As part of the completion of the financial statements for the year ended 31 March 2024 and for subsequent periods, the Board is reviewing the recoverability and possible impairment of certain of the Group’s assets. There is a risk of adjustments being required to the preliminary unaudited results announced in May 2024 including for impairments of historically recorded asset values and accounting provisions for recoverability being necessary.
While the Board has a number of initiatives and negotiations underway to stabilise the Group’s financial position, as described in this announcement, and is pleased to have re-started mining operations in Madagascar, in view of the quantum of creditors noted above and legal processes, threatened or already notified to the Company for settlement of overdue amounts, and the number of different workstreams that need to be successfully completed to achieve its plans to restore the Group’s financial condition, the Board is obliged to highlight that there is no guarantee of a successful outcome and that there remains a high financial risk to the Company’s future at the present time.
Annual Report and Financial Statements, Suspension of LSE Listing
The Company presently has limited access to its accounting systems and data, as a result of system restrictions imposed by the outsourced service provider in India, of which the former CEO and director is a significant shareholder and managing director. Urgent efforts and legal process are underway to obtain administrative control and access to the Group’s full systems and data. As a result, the Company’s completion of its 31 March 2024 financial statements (“Accounts”) and the corresponding statutory audit for the year ended 31 March 2024 (“Audit”), and the subsequent re-listing of the company’s shares to trading, have been delayed, as has the publication of the Company’s interim financial statements for the period up to 30 September 2024. The completion of the Accounts and Audit is a high priority for management. The listing of the Company’s shares on the LSE (transitional standard sector) remains suspended pending completion of the Accounts and Audit, but the Company will seek to return the listing of its shares to permit daily trading as soon as possible.
Outlook
Following changes to the Board and executive management team over the course of December 2024 and January 2025, the Company has started to establish and will continue to enhance its corporate governance structure in line with best practice for listed companies of similar size.

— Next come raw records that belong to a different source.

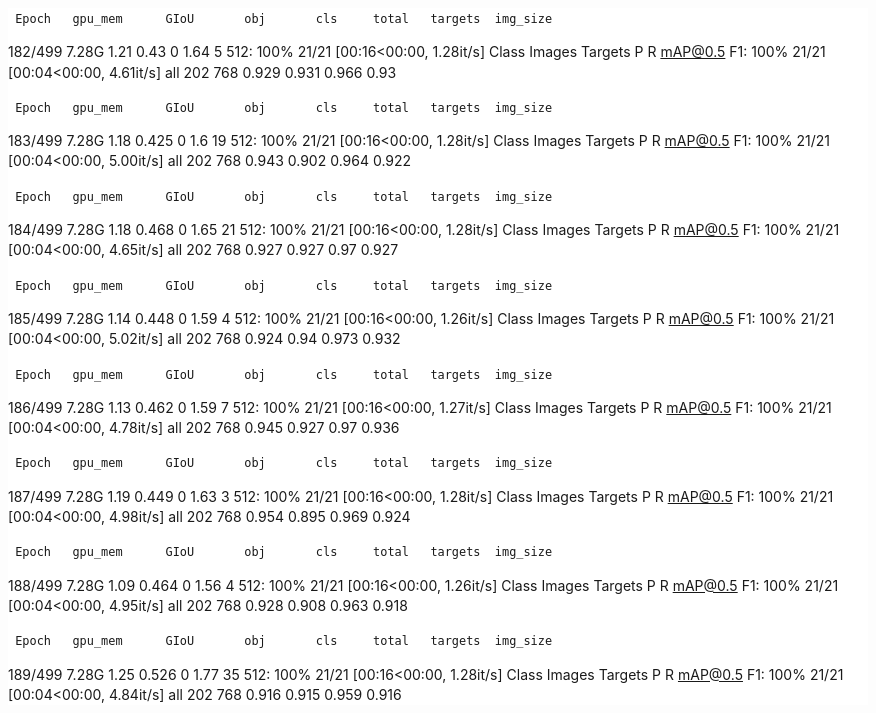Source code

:      Epoch   gpu_mem      GIoU       obj       cls     total   targets  img_size
   182/499     7.28G      1.21      0.43         0      1.64         5       512: 100% 21/21 [00:16<00:00,  1.28it/s]
               Class    Images   Targets         P         R   mAP@0.5        F1: 100% 21/21 [00:04<00:00,  4.61it/s]
                 all       202       768     0.929     0.931     0.966      0.93

     Epoch   gpu_mem      GIoU       obj       cls     total   targets  img_size
   183/499     7.28G      1.18     0.425         0       1.6        19       512: 100% 21/21 [00:16<00:00,  1.28it/s]
               Class    Images   Targets         P         R   mAP@0.5        F1: 100% 21/21 [00:04<00:00,  5.00it/s]
                 all       202       768     0.943     0.902     0.964     0.922

     Epoch   gpu_mem      GIoU       obj       cls     total   targets  img_size
   184/499     7.28G      1.18     0.468         0      1.65        21       512: 100% 21/21 [00:16<00:00,  1.28it/s]
               Class    Images   Targets         P         R   mAP@0.5        F1: 100% 21/21 [00:04<00:00,  4.65it/s]
                 all       202       768     0.927     0.927      0.97     0.927

     Epoch   gpu_mem      GIoU       obj       cls     total   targets  img_size
   185/499     7.28G      1.14     0.448         0      1.59         4       512: 100% 21/21 [00:16<00:00,  1.26it/s]
               Class    Images   Targets         P         R   mAP@0.5        F1: 100% 21/21 [00:04<00:00,  5.02it/s]
                 all       202       768     0.924      0.94     0.973     0.932

     Epoch   gpu_mem      GIoU       obj       cls     total   targets  img_size
   186/499     7.28G      1.13     0.462         0      1.59         7       512: 100% 21/21 [00:16<00:00,  1.27it/s]
               Class    Images   Targets         P         R   mAP@0.5        F1: 100% 21/21 [00:04<00:00,  4.78it/s]
                 all       202       768     0.945     0.927      0.97     0.936

     Epoch   gpu_mem      GIoU       obj       cls     total   targets  img_size
   187/499     7.28G      1.19     0.449         0      1.63         3       512: 100% 21/21 [00:16<00:00,  1.28it/s]
               Class    Images   Targets         P         R   mAP@0.5        F1: 100% 21/21 [00:04<00:00,  4.98it/s]
                 all       202       768     0.954     0.895     0.969     0.924

     Epoch   gpu_mem      GIoU       obj       cls     total   targets  img_size
   188/499     7.28G      1.09     0.464         0      1.56         4       512: 100% 21/21 [00:16<00:00,  1.26it/s]
               Class    Images   Targets         P         R   mAP@0.5        F1: 100% 21/21 [00:04<00:00,  4.95it/s]
                 all       202       768     0.928     0.908     0.963     0.918

     Epoch   gpu_mem      GIoU       obj       cls     total   targets  img_size
   189/499     7.28G      1.25     0.526         0      1.77        35       512: 100% 21/21 [00:16<00:00,  1.28it/s]
               Class    Images   Targets         P         R   mAP@0.5        F1: 100% 21/21 [00:04<00:00,  4.84it/s]
                 all       202       768     0.916     0.915     0.959     0.916
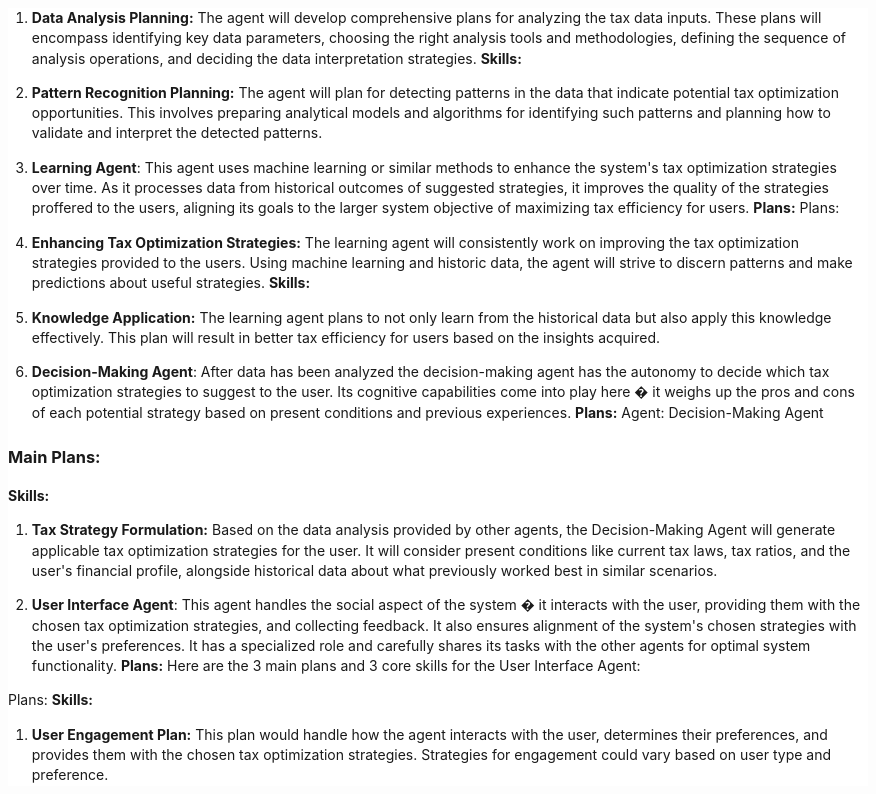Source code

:  1. **Data Analysis Planning:** The agent will develop comprehensive plans for analyzing the tax data inputs. These plans will encompass identifying key data parameters, choosing the right analysis tools and methodologies, defining the sequence of analysis operations, and deciding the data interpretation strategies.
**Skills:**
 
 2. **Pattern Recognition Planning:** The agent will plan for detecting patterns in the data that indicate potential tax optimization opportunities. This involves preparing analytical models and algorithms for identifying such patterns and planning how to validate and interpret the detected patterns.
 
3. **Learning Agent**: This agent uses machine learning or similar methods to enhance the system's tax optimization strategies over time. As it processes data from historical outcomes of suggested strategies, it improves the quality of the strategies proffered to the users, aligning its goals to the larger system objective of maximizing tax efficiency for users. 
**Plans:**
 Plans:
 
 1. **Enhancing Tax Optimization Strategies:** The learning agent will consistently work on improving the tax optimization strategies provided to the users. Using machine learning and historic data, the agent will strive to discern patterns and make predictions about useful strategies.
**Skills:**
 
 2. **Knowledge Application:** The learning agent plans to not only learn from the historical data but also apply this knowledge effectively. This plan will result in better tax efficiency for users based on the insights acquired.
 
4. **Decision-Making Agent**: After data has been analyzed the decision-making agent has the autonomy to decide which tax optimization strategies to suggest to the user. Its cognitive capabilities come into play here � it weighs up the pros and cons of each potential strategy based on present conditions and previous experiences. 
**Plans:**
 Agent: Decision-Making Agent
 
 ### Main Plans:
**Skills:**
 
 1. **Tax Strategy Formulation:** Based on the data analysis provided by other agents, the Decision-Making Agent will generate applicable tax optimization strategies for the user. It will consider present conditions like current tax laws, tax ratios, and the user's financial profile, alongside historical data about what previously worked best in similar scenarios.
 
5. **User Interface Agent**: This agent handles the social aspect of the system � it interacts with the user, providing them with the chosen tax optimization strategies, and collecting feedback. It also ensures alignment of the system's chosen strategies with the user's preferences. It has a specialized role and carefully shares its tasks with the other agents for optimal system functionality. 
**Plans:**
 Here are the 3 main plans and 3 core skills for the User Interface Agent:
 
 Plans:
**Skills:**
 
 1. **User Engagement Plan:** This plan would handle how the agent interacts with the user, determines their preferences, and provides them with the chosen tax optimization strategies. Strategies for engagement could vary based on user type and preference.
 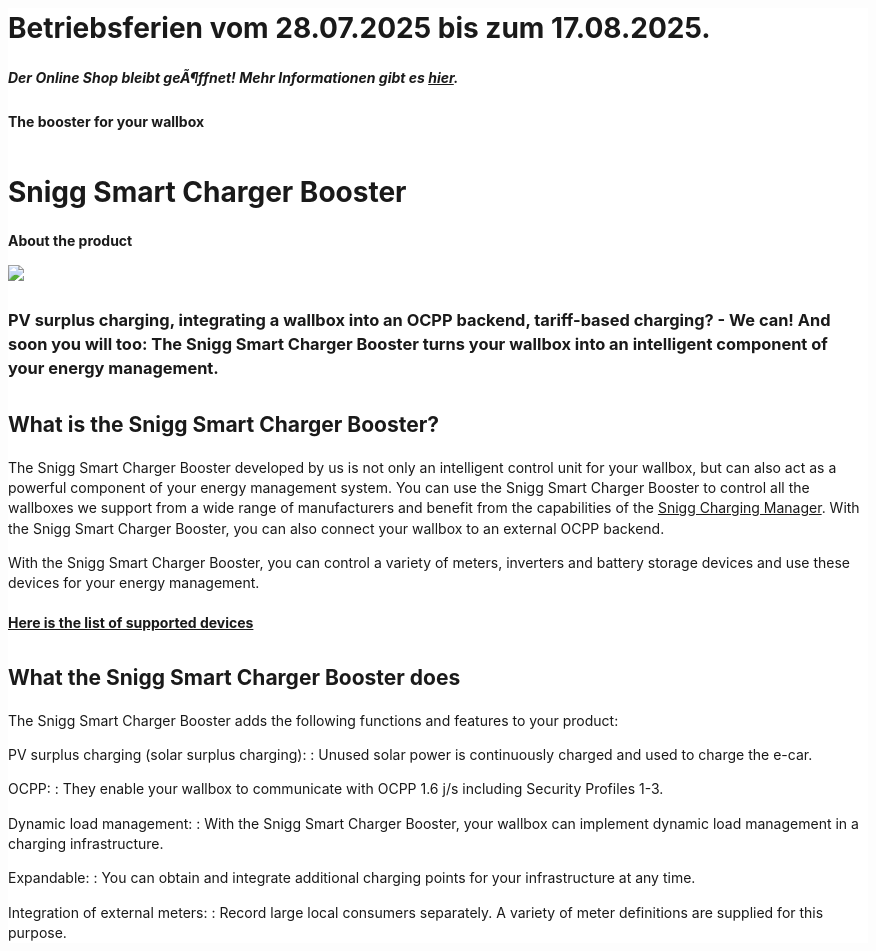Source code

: Betriebsferien vom **28.07.2025** bis zum **17.08.2025**.
=========================================================

##### Der Online Shop bleibt geÃ¶ffnet! Mehr Informationen gibt es [**hier**](https://shop.cfos-emobility.de/blogs/news/betriebsferien-sommer-2025-shop-bleibt-geoffnet).

#### The booster for your wallbox

Snigg Smart Charger Booster
====================

**About the product**

![](/images/header-cfos-wallbox-booster.png)

### PV surplus charging, integrating a wallbox into an OCPP backend, tariff-based charging? - We can! And soon you will too: The Snigg Smart Charger Booster turns your wallbox into an intelligent component of your energy management.

What is the Snigg Smart Charger Booster?
---------------------------------

The Snigg Smart Charger Booster developed by us is not only an intelligent control unit for your wallbox, but can also act as a powerful component of your energy management system. You can use the Snigg Smart Charger Booster to control all the wallboxes we support from a wide range of manufacturers and benefit from the capabilities of the [Snigg Charging Manager](/en/cfos-charging-manager/cfos-charging-manager.htm). With the Snigg Smart Charger Booster, you can also connect your wallbox to an external OCPP backend.  
  
With the Snigg Smart Charger Booster, you can control a variety of meters, inverters and battery storage devices and use these devices for your energy management.

#### [Here is the list of supported devices](/en/cfos-charging-manager/list-of-supported-devices.htm)

What the Snigg Smart Charger Booster does
----------------------------------

The Snigg Smart Charger Booster adds the following functions and features to your product:

PV surplus charging (solar surplus charging):
:   Unused solar power is continuously charged and used to charge the e-car.

OCPP:
:   They enable your wallbox to communicate with OCPP 1.6 j/s including Security Profiles 1-3.

Dynamic load management:
:   With the Snigg Smart Charger Booster, your wallbox can implement dynamic load management in a charging infrastructure.

Expandable:
:   You can obtain and integrate additional charging points for your infrastructure at any time.

Integration of external meters:
:   Record large local consumers separately. A variety of meter definitions are supplied for this purpose.
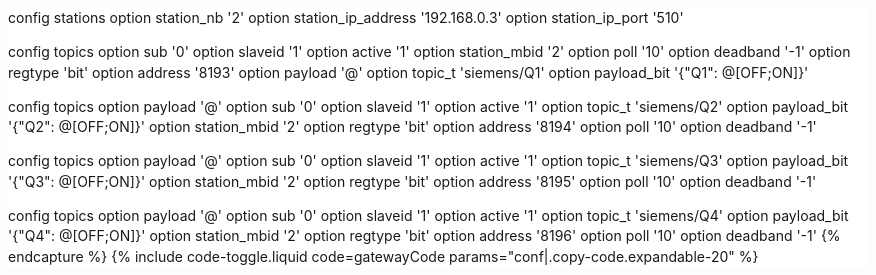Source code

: config stations
	option station_nb '2'
	option station_ip_address '192.168.0.3'
	option station_ip_port '510'

config topics
	option sub '0'
	option slaveid '1'
	option active '1'
	option station_mbid '2'
	option poll '10'
	option deadband '-1'
	option regtype 'bit'
	option address '8193'
	option payload '@'
	option topic_t 'siemens/Q1'
	option payload_bit '{"Q1": @[OFF;ON]}'

config topics
	option payload '@'
	option sub '0'
	option slaveid '1'
	option active '1'
	option topic_t 'siemens/Q2'
	option payload_bit '{"Q2": @[OFF;ON]}'
	option station_mbid '2'
	option regtype 'bit'
	option address '8194'
	option poll '10'
	option deadband '-1'

config topics
	option payload '@'
	option sub '0'
	option slaveid '1'
	option active '1'
	option topic_t 'siemens/Q3'
	option payload_bit '{"Q3": @[OFF;ON]}'
	option station_mbid '2'
	option regtype 'bit'
	option address '8195'
	option poll '10'
	option deadband '-1'

config topics
	option payload '@'
	option sub '0'
	option slaveid '1'
	option active '1'
	option topic_t 'siemens/Q4'
	option payload_bit '{"Q4": @[OFF;ON]}'
	option station_mbid '2'
	option regtype 'bit'
	option address '8196'
	option poll '10'
	option deadband '-1'
{% endcapture %}
{% include code-toggle.liquid code=gatewayCode params="conf|.copy-code.expandable-20" %}

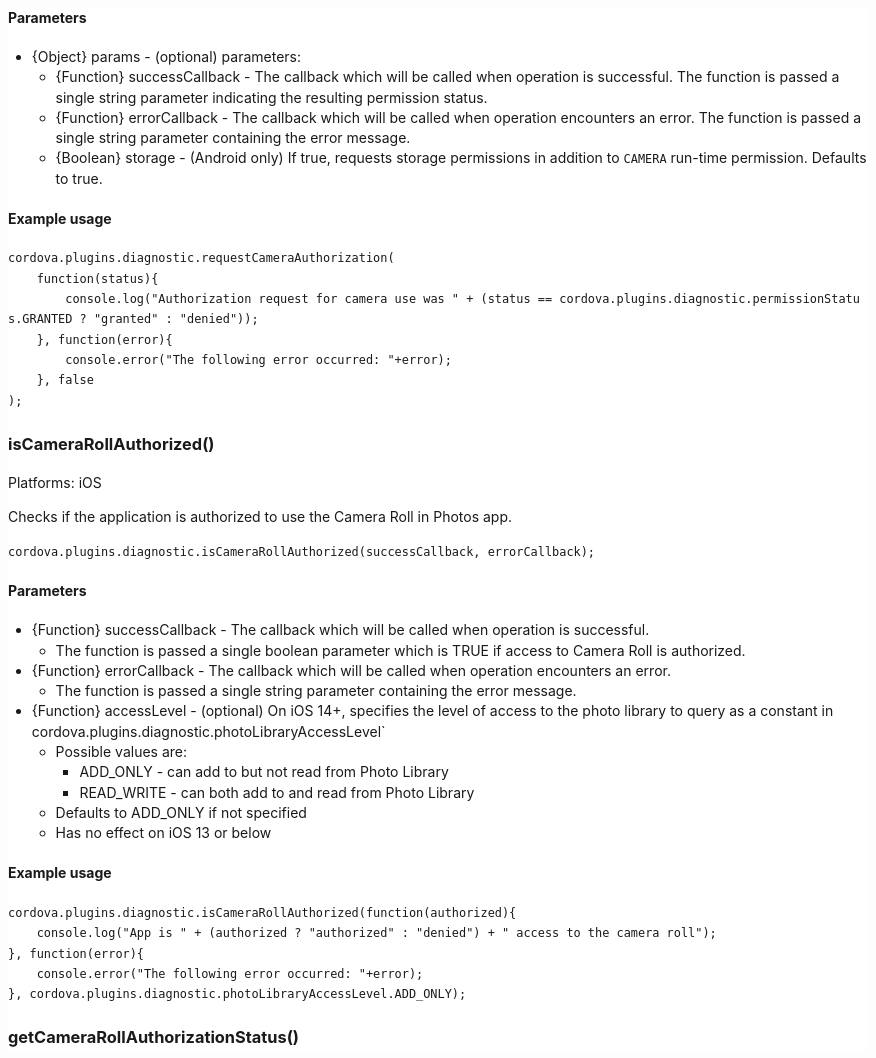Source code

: #### Parameters

- {Object} params - (optional) parameters:
    - {Function} successCallback -  The callback which will be called when operation is successful.
The function is passed a single string parameter indicating the resulting permission status.
    - {Function} errorCallback -  The callback which will be called when operation encounters an error.
The function is passed a single string parameter containing the error message.
    - {Boolean} storage - (Android only) If true, requests storage permissions in addition to `CAMERA` run-time permission. Defaults to true.

#### Example usage

    cordova.plugins.diagnostic.requestCameraAuthorization(
        function(status){
            console.log("Authorization request for camera use was " + (status == cordova.plugins.diagnostic.permissionStatus.GRANTED ? "granted" : "denied"));
        }, function(error){
            console.error("The following error occurred: "+error);
        }, false
    );

### isCameraRollAuthorized()

Platforms: iOS

Checks if the application is authorized to use the Camera Roll in Photos app.

    cordova.plugins.diagnostic.isCameraRollAuthorized(successCallback, errorCallback);

#### Parameters

- {Function} successCallback -  The callback which will be called when operation is successful.
  - The function is passed a single boolean parameter which is TRUE if access to Camera Roll is authorized.
- {Function} errorCallback -  The callback which will be called when operation encounters an error.
  - The function is passed a single string parameter containing the error message.
- {Function} accessLevel - (optional) On iOS 14+, specifies the level of access to the photo library to query as a constant in cordova.plugins.diagnostic.photoLibraryAccessLevel`
  - Possible values are:
    - ADD_ONLY - can add to but not read from Photo Library
    - READ_WRITE - can both add to and read from Photo Library
  - Defaults to ADD_ONLY if not specified
  - Has no effect on iOS 13 or below


#### Example usage

    cordova.plugins.diagnostic.isCameraRollAuthorized(function(authorized){
        console.log("App is " + (authorized ? "authorized" : "denied") + " access to the camera roll");
    }, function(error){
        console.error("The following error occurred: "+error);
    }, cordova.plugins.diagnostic.photoLibraryAccessLevel.ADD_ONLY);

### getCameraRollAuthorizationStatus()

While recognising that Tirupati Graphite remains financially stressed with no certainty of success in the various steps outlined above to stabilise the Group’s finances, the Board is pleased to be able to report the key milestones of production resuming, a new management team being in place, and new funding being secured for the Company. The Board considers that the Group’s underlying graphite resources, the demand and inbound inquiries for new supplies of flake graphite that the Group can sell into, and interest being shown by potential investors, can provide a very positive medium and longer term outlook provided that short term liquidity can be secured. While production is likely only from the Vatomina mine during 2025, looking ahead the Board will look to re-start operations and mine development at its Sahamamy mine and also look to develop the large resource at its concessions in Mozambique when conditions permit, as well as continuing to actively evaluate various opportunities to vertically integrate by the introduction of downstream processing into its business model.